▶ **RECORDED DATA**
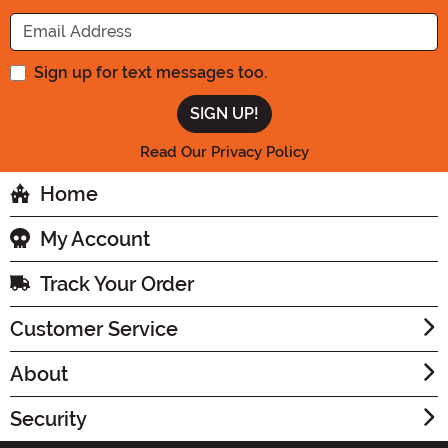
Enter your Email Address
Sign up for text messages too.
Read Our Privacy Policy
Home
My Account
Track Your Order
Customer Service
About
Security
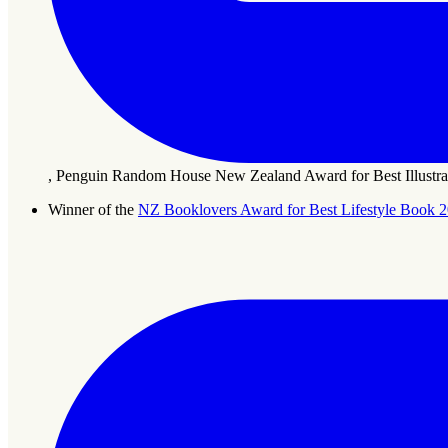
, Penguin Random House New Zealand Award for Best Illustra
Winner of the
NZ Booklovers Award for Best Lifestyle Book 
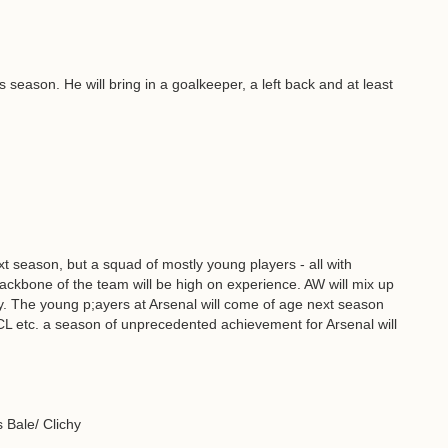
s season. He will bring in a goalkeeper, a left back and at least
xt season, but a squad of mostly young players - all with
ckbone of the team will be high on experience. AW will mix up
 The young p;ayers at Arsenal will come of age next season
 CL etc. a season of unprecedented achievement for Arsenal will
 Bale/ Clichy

...

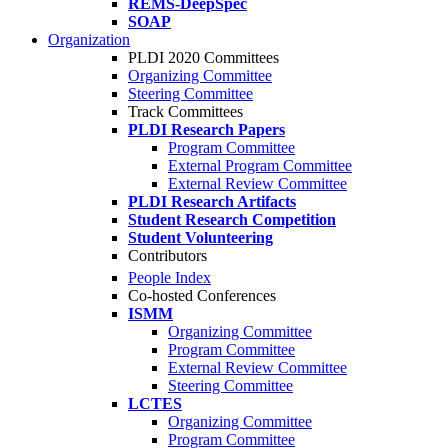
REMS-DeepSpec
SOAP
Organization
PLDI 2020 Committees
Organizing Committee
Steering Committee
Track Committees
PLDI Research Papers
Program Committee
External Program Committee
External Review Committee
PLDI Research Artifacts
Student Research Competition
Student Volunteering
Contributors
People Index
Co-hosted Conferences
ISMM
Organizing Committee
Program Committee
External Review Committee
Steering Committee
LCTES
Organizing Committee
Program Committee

==

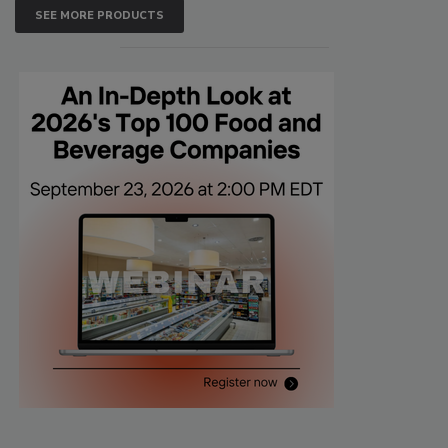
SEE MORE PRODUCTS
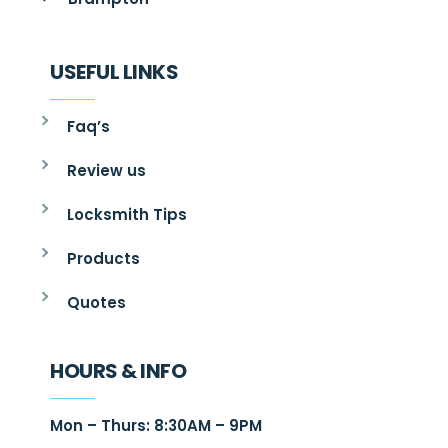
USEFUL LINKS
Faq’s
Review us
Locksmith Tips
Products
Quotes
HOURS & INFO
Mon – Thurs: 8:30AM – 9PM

▶ **EXERCISE**
Please copy word for word the part of the rows that opens with the line containing "USEFUL LINKS" and closes with the line containing "Mon – Thurs: 8:30AM – 9PM", including both of those lines.

▶ **TASK RESPONSE**
USEFUL LINKS
Faq’s
Review us
Locksmith Tips
Products
Quotes
HOURS & INFO
Mon – Thurs: 8:30AM – 9PM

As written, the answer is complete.